Professional Development Workshops

Language and Influence (22-24 March 2010). Our workshop on Language and Influence will explore how language works and how to use it to attain goals. The primary objective is to provide participants with a linguistic toolkit that will enable them to use language effectively and to defuse the most frequent difficulties in language use, such as ambiguity, analogy, argumentation, and suggestion. Another objective is to practice presentation skills. The leader will introduce participants to the art of rhetoric and encourage them to hone the art of “brief, trenchant and, if possible, witty” interventions. A study of visual language may be included in the workshop on request. Here, too, a toolkit of rhetorical devices is provided and applied to both photojournalism and branding.

Leadership and Decision Making (25-27 March 2010). How do we make decisions? Why are some decisions harder to make? What are the benefits and the risks of making decisions? Our workshop on Leadership and Decision Making addresses the issue of how to make decisions in politics, business, and everyday life, how to influence an audience, and how to exercise leadership. Course participants will learn how to define an issue, evaluate the setting, give priorities to options, and take action. They will discuss how to develop an alternative course of action and reach intermediate and final goals. Through an interactive presentation, role-play exercises, and self-evaluation, the participants will enhance their arguing skills and learn how to make rational choices, and to motivate and influence an audience. 

Last call for applications

Due to the large number of applications, Diplo will be running an extra session of Diplomatic Theory and Practice beginning the week of 22 February 2010. A few places remain in the Diplo Certificate Course: apply as soon as possible from our courses website. 

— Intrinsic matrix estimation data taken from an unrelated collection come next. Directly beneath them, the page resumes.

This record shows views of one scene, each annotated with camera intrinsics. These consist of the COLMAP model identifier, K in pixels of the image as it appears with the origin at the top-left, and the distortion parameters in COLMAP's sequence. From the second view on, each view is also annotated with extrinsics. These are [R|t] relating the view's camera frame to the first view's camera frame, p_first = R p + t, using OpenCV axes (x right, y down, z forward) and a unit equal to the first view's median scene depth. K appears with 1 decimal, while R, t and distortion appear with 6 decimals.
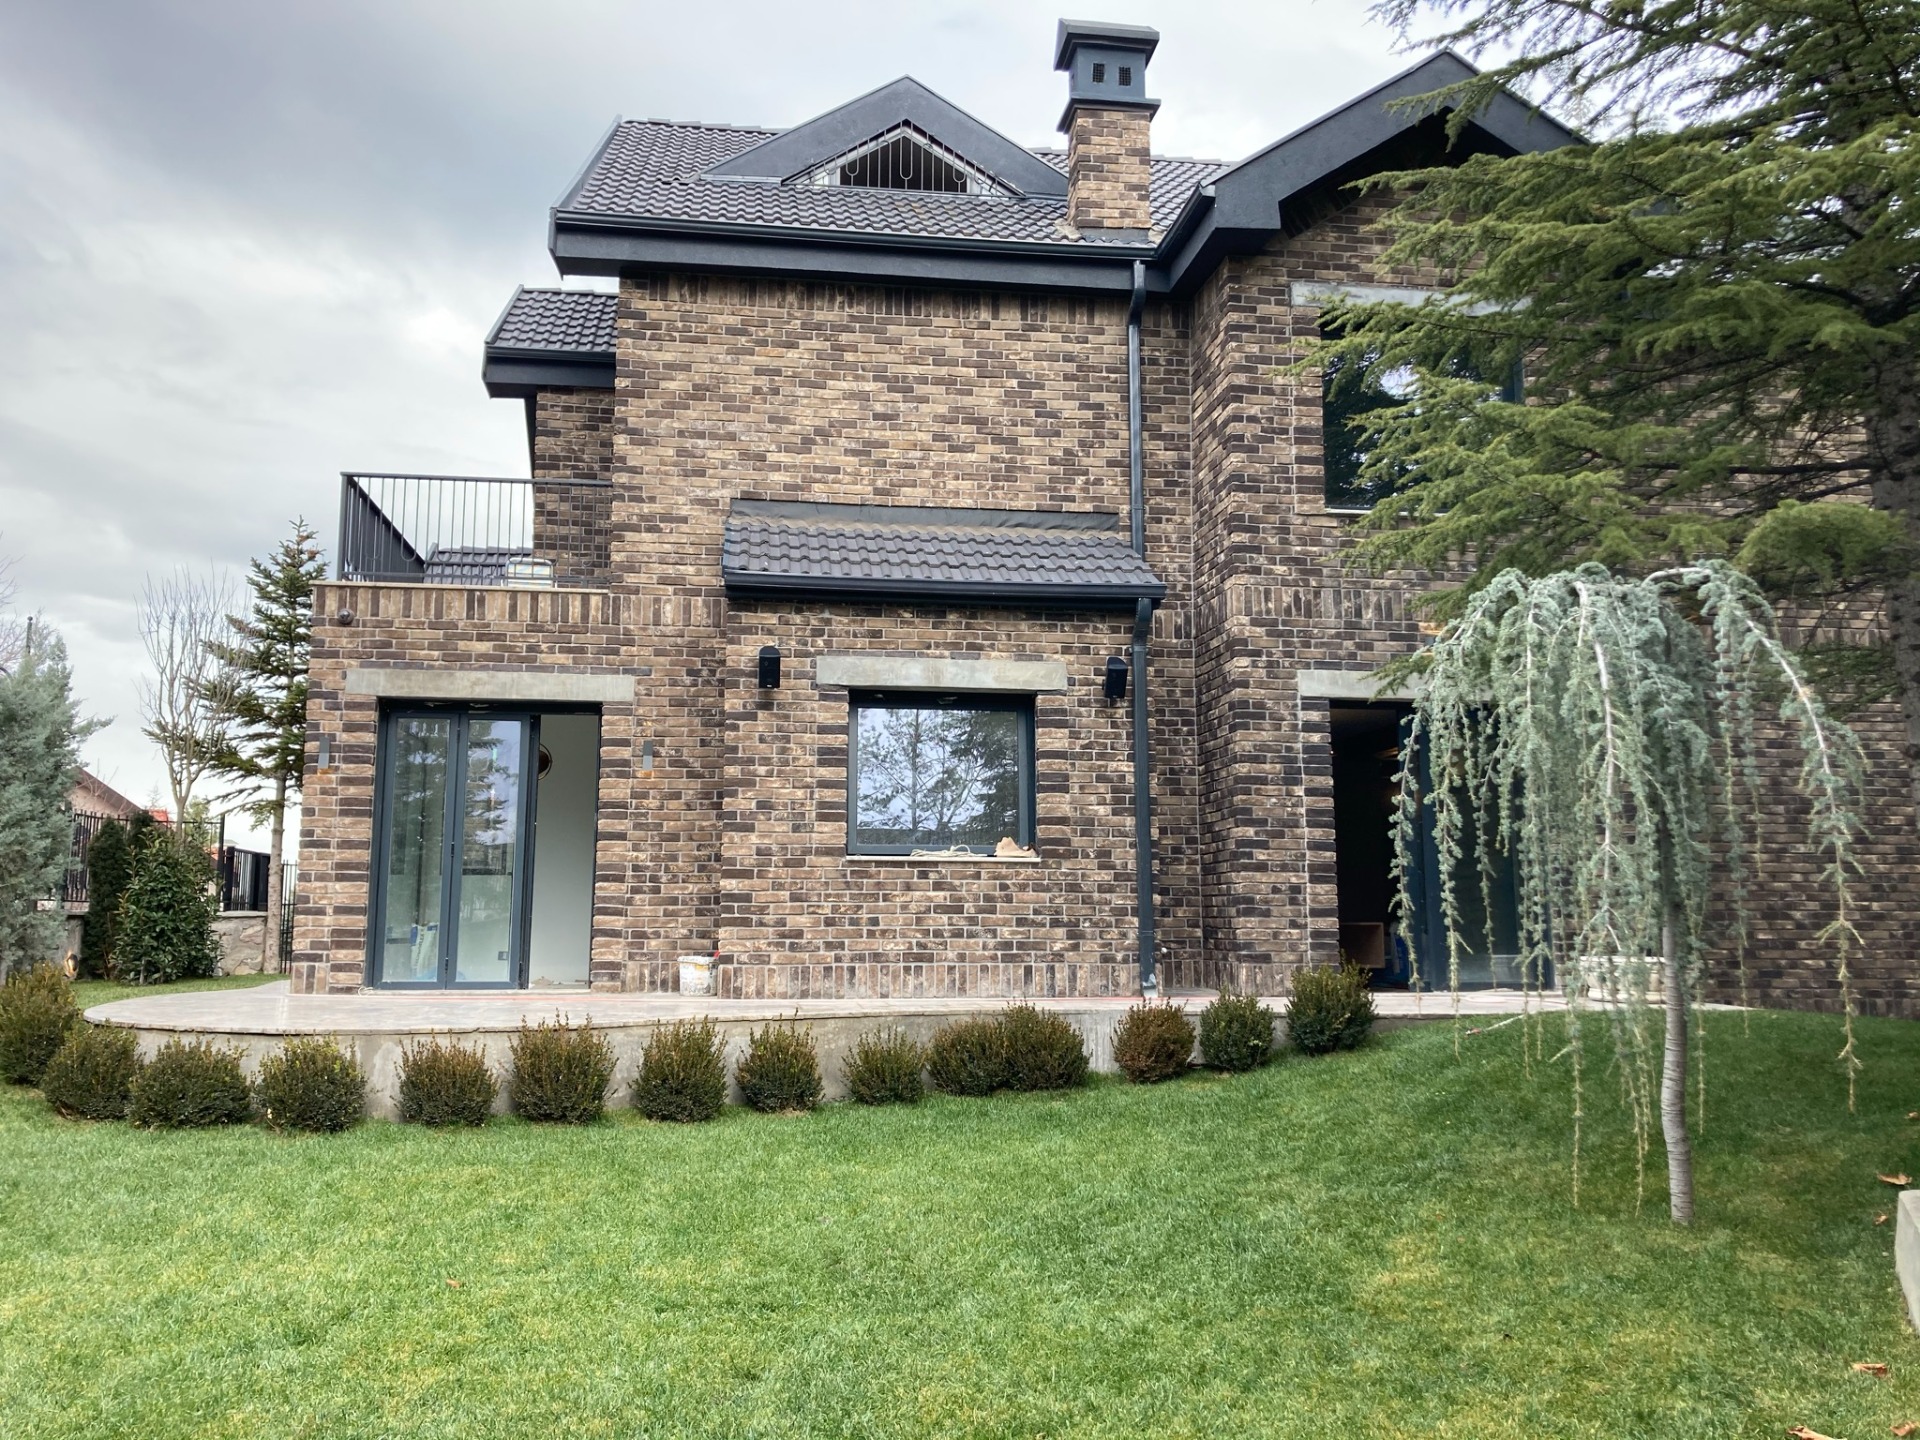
lens RADIAL K [[1539.0, 0, 921.3], [0, 1539.0, 717.9], [0, 0, 1]] dist [0.085504, -0.220841]
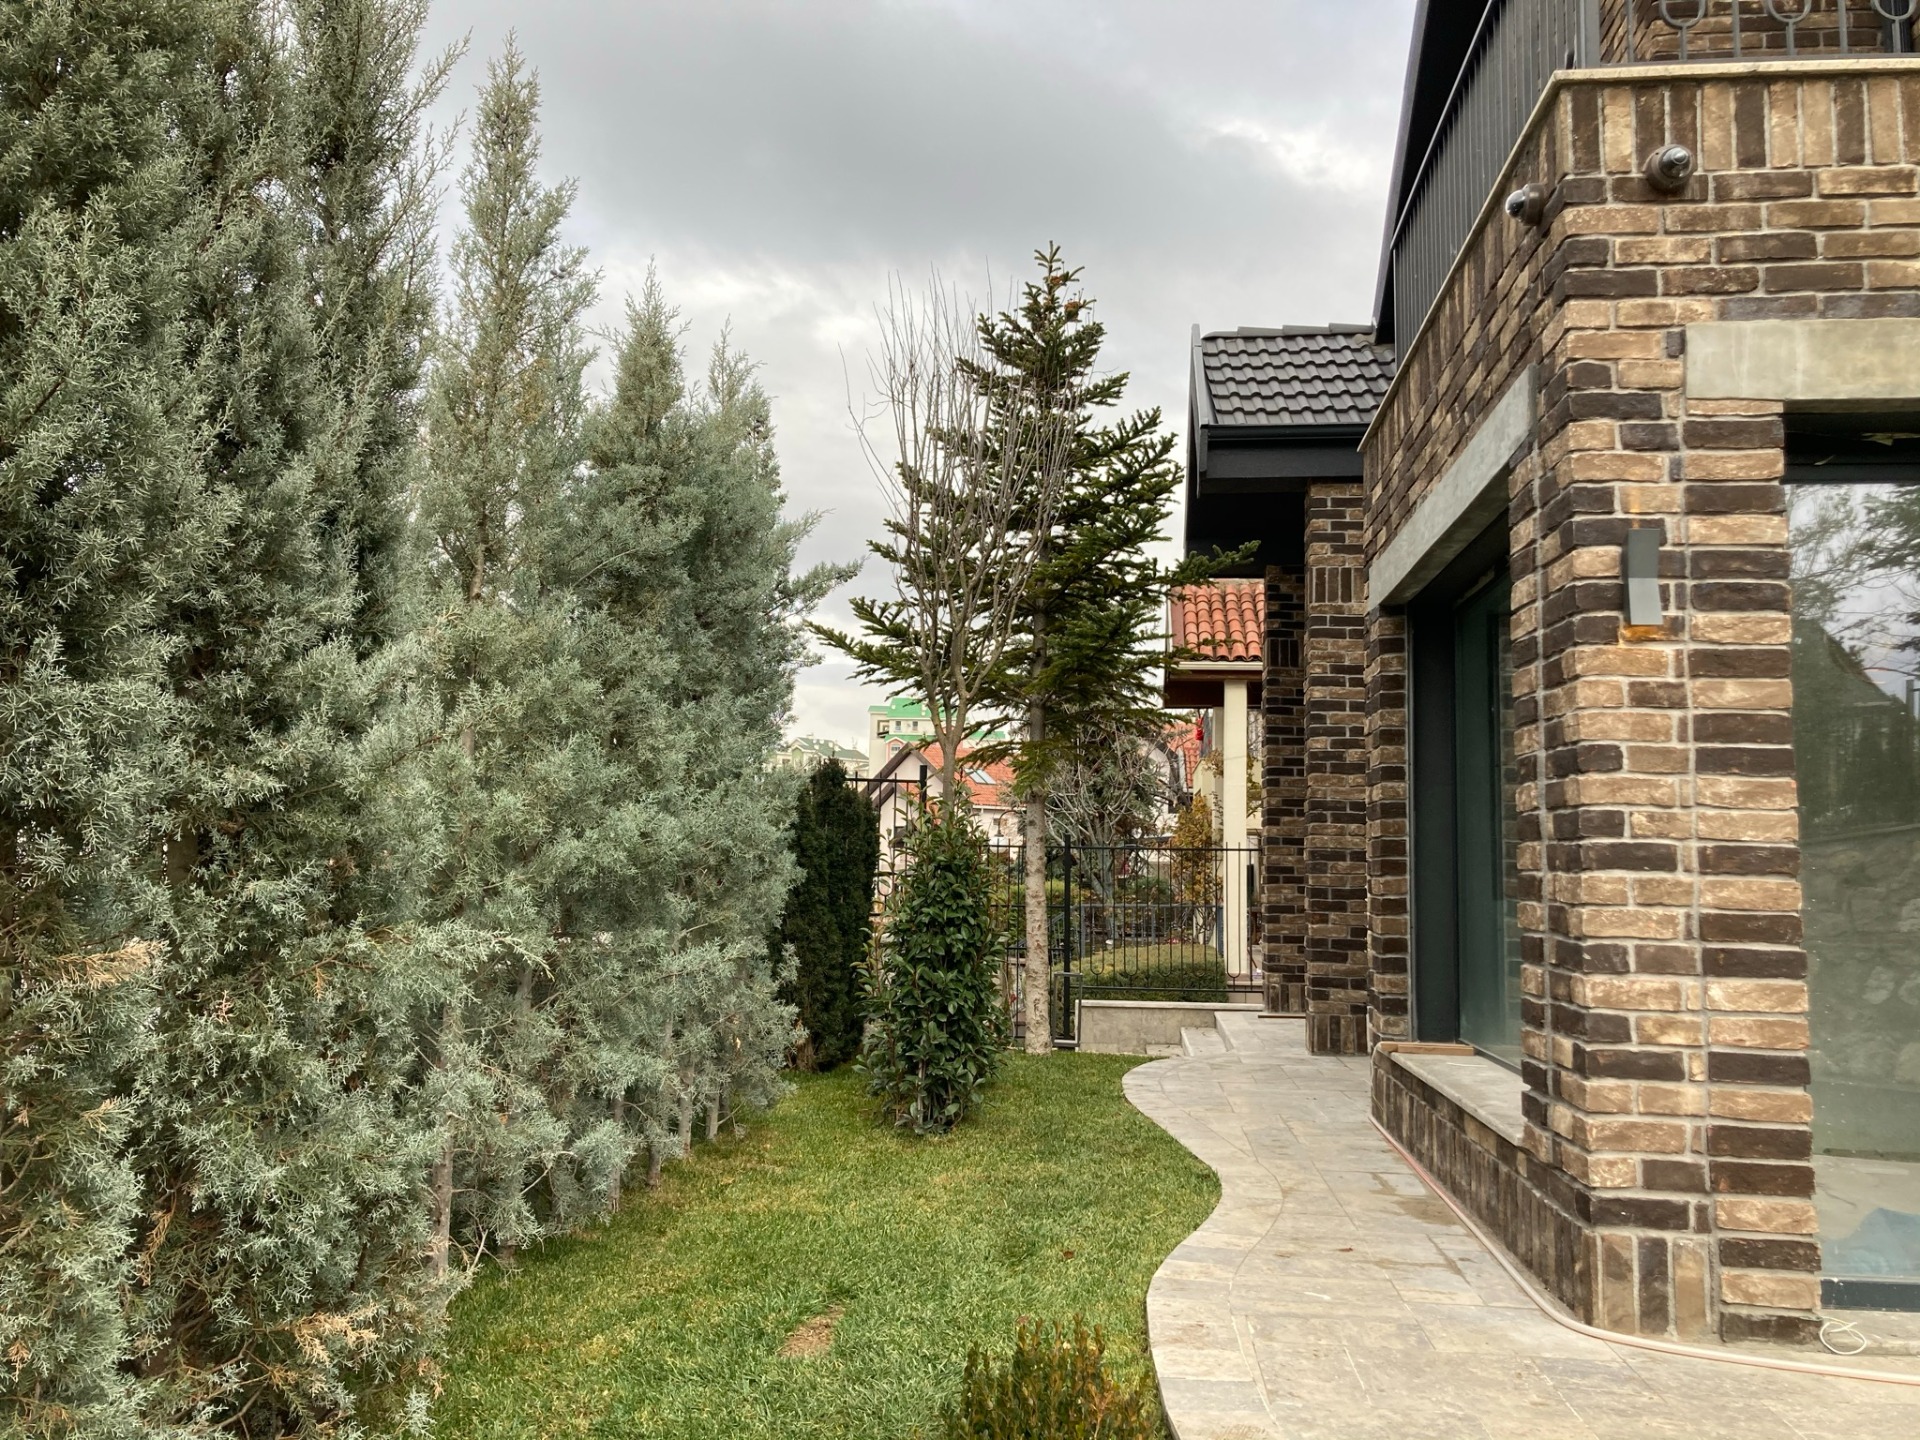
lens RADIAL K [[1558.6, 0, 961.5], [0, 1558.6, 708.9], [0, 0, 1]] dist [0.019887, -0.004284]
pose [[0.970876, -0.009745, -0.239385, -0.444632], [0.015199, 0.999665, 0.020949, 0.041037], [0.239100, -0.023977, 0.970699, 0.644639]]
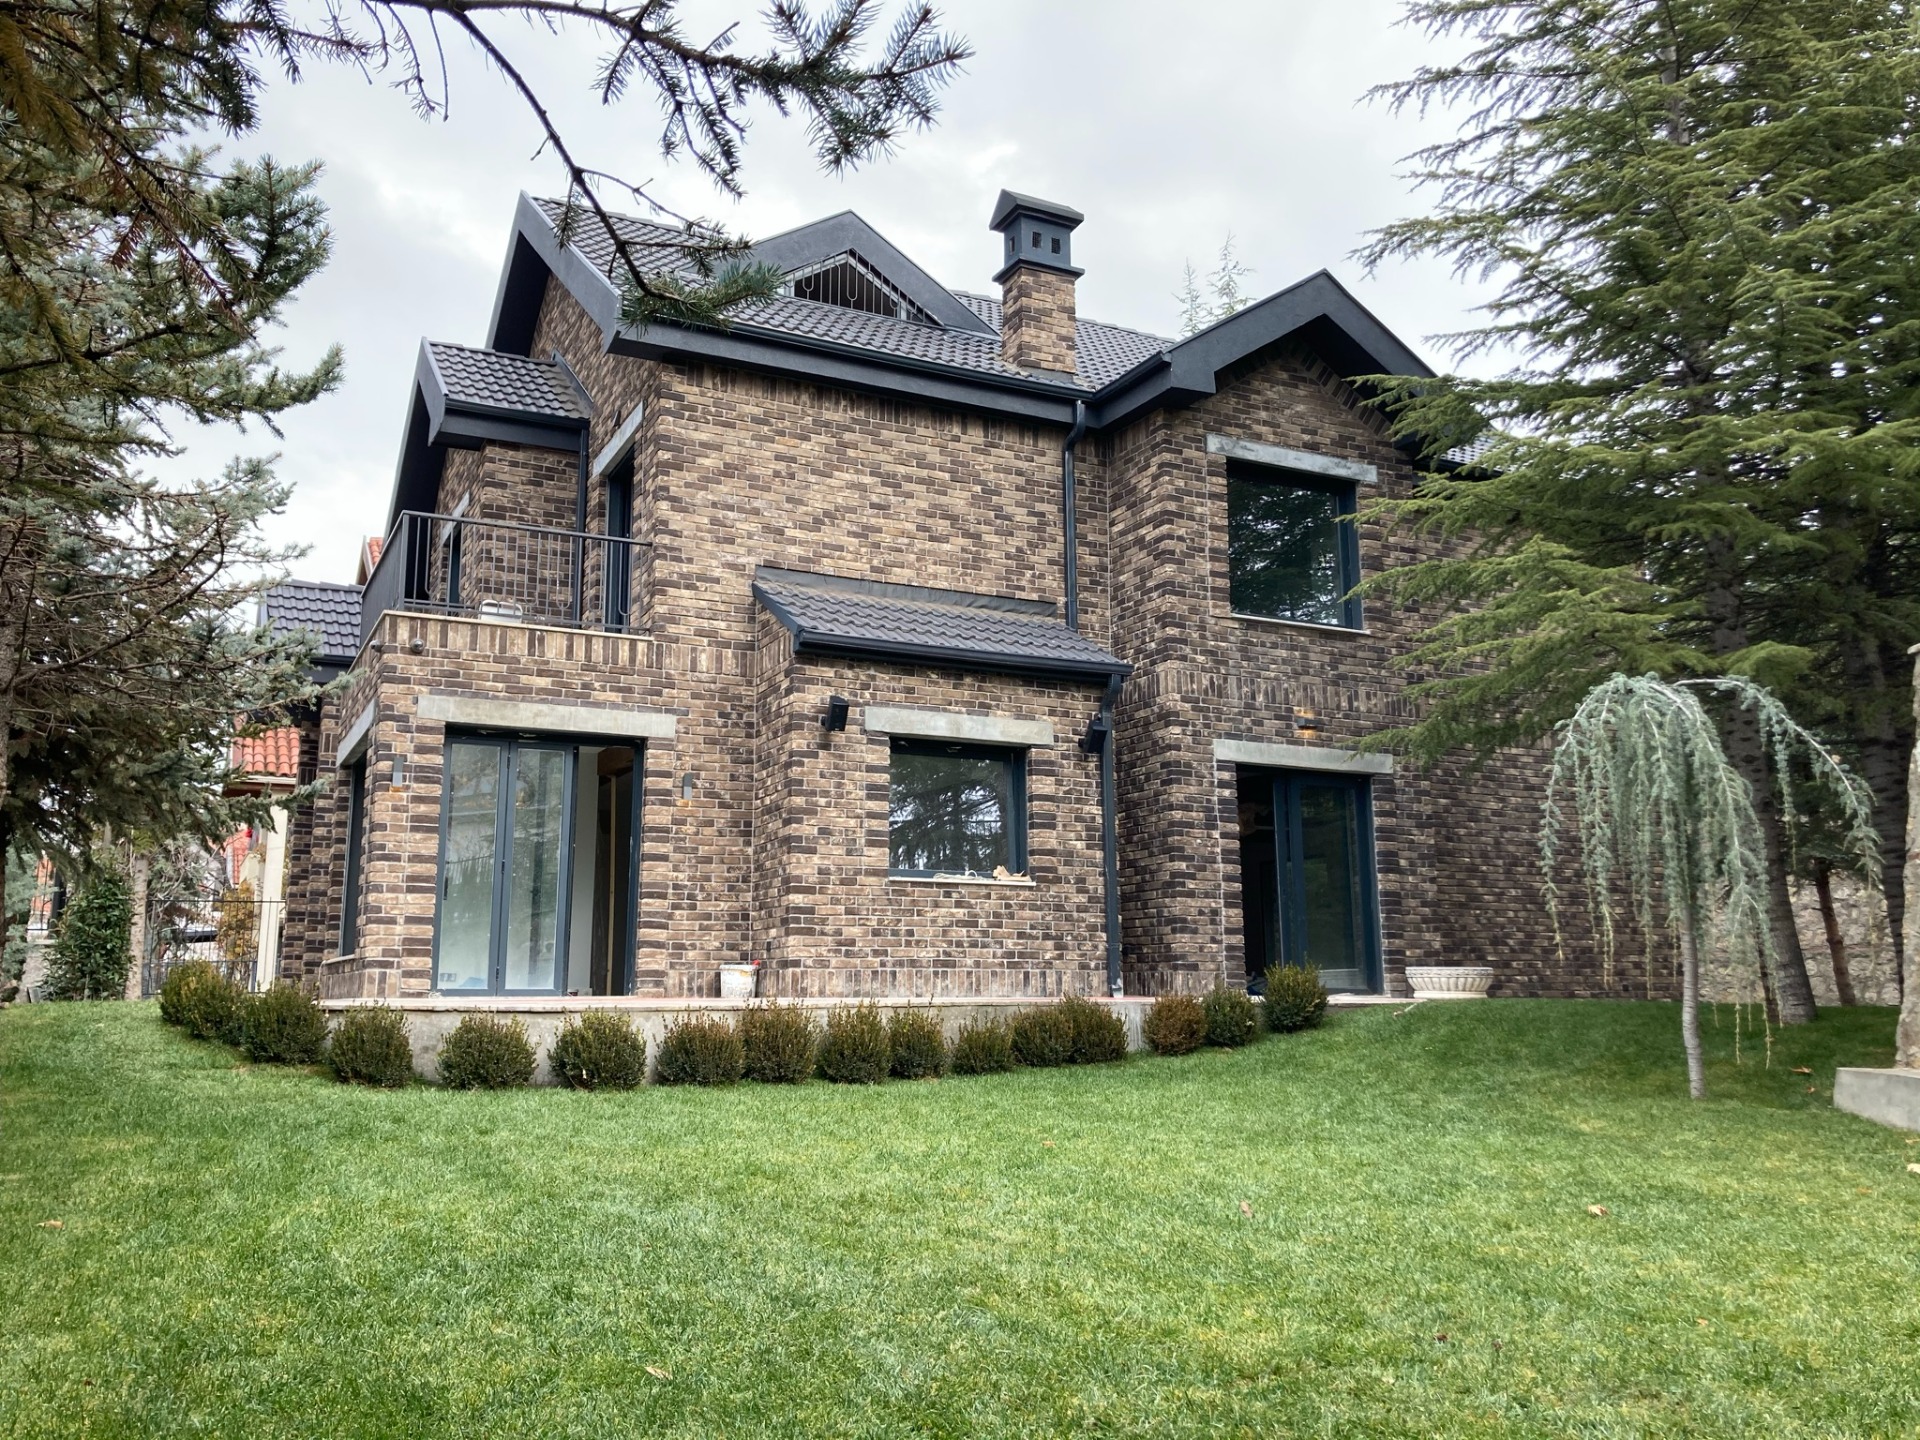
lens RADIAL K [[1539.0, 0, 921.3], [0, 1539.0, 717.9], [0, 0, 1]] dist [0.085504, -0.220841]
pose [[0.949739, 0.052914, 0.308540, -0.373112], [-0.038100, 0.997822, -0.053846, 0.029011], [-0.310717, 0.039384, 0.949686, -0.124506]]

After Copenhagen: The Road Ahead

The long-awaited climate change conference in Copenhagen in December 2009 ended in disappointment for many. The outcome document, the non-binding Copenhagen Accord, stipulates that states announce their voluntary mitigation goals by the end of January 2010. In a press briefing on 20 January, the United Nations Framework Convention on Climate Change Executive Secretary, Yvo de Boer, mentioned three outcomes of the Copenhagen conference: (1) it raised the climate change challenge to the highest level of government; (2) it reflected a consensus on the necessary, long-term global climate change response; and (3) negotiations not immediately available to the public apparently “brought an almost full set of decisions to implement rapid climate change action near to completion.” Looking ahead to the next conference in Mexico, de Boer pointed out that if “Copenhagen didn’t produce the final cake, . . . it left countries with all the right ingredients to bake a new one in Mexico.” The full press briefing is available on YouTube.

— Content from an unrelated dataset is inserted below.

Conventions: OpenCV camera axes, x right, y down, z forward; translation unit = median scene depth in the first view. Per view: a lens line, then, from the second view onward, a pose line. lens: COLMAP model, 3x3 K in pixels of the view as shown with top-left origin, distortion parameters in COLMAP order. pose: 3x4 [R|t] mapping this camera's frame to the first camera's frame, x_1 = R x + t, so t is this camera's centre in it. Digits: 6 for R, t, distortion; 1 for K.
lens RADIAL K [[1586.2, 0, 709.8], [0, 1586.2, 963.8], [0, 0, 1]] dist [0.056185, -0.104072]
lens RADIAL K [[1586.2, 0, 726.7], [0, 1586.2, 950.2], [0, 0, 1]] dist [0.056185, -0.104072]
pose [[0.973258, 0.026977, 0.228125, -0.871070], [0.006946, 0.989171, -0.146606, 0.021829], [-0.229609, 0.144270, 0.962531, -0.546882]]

The Top Fifty Sustainability Books

In December 2009, the University of Cambridge Programme for Sustainability Leadership published a list of fifty books said to be among the most thought-provoking in the field of sustainability. All of them centre on ideas related to globalisation and sustainability. Some are well known, such as Rachel Carson’s Silent Spring, No Logo by Naomi Klein, and Development as Freedom by Amartya Sen, or the famous 1972 essay, The Limits to Growth by Donella Meadows, Dennis Meadows, Jrgen Randers, and William Behrens. Some of the selected books are less well known, and include Human Scale Development by Manfred Max-Neef. The selection spans the almost sixty-year period from Aldo Leopold’s 1949, A Sand County Almanac, to the 2007 volume by Nicholas Stern, The Economics of Climate Change. The list will surely provide inspiring reading for all interested in the field.